For Jesus, justice and compassion steered the imagination as they served the greater cause of God’s kin-dom. When we yoke compassion to our imagination, the Spirit assists us in the creative process of understanding.
One of my favorite stories is the woman caught in adultery in John’s Gospel (8:1-11). The men catch a couple in adultery but only bring the woman before Jesus to test his judgement. Blame the woman is typical in patriarchal dominated societies.
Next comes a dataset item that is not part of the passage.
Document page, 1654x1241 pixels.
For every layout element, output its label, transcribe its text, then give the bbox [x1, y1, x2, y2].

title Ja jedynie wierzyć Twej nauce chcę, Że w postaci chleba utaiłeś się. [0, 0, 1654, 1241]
But Jesus enacts a parabolic action by writing in the sand. He tells the accusers that one without sin may cast the first stone. But Jesus continues to write in the sand. He symbolically communicates that religious laws are not written in stone, rigid and inflexible. They are written in the sand whereby the wind or rain may dissolve the writing. Laws need to be flexible and tentative as the sand, not rigid as stone. God’s heart-felted compassion must always be factored into religious regulations. God requires mercy, not sacrifice. God makes exceptions all the time: God wants mercy, not regulations. This becomes evident in his Sabbath controversies on healing a crippled woman on the Sabbath (Lk. 13:10-17) or explodes the logic of Sabbath fundamentalist in their critique on his disciples picking grain on Sabbath. He challenges their rigid interpretations of the Sabbath observance. They literalize the Sabbath while the Sabbath observance is grounded in God’s distributive justice and beloved love for the crippled women and hungry disciples. God inscribes compassion upon our hearts, it not a law but an invitation to imitate God: “Be compassionate as God is compassionate.”
Now back to our Gospel! Jesus was not a fundamentalist. He refused to interpret his scriptures from a perspective of fear and threat. Do we experience as ruler-maker, who expects to literally obey the rules and commandments? Do we box in God’s grace and mercy? Do we undo God’s radical inclusive love?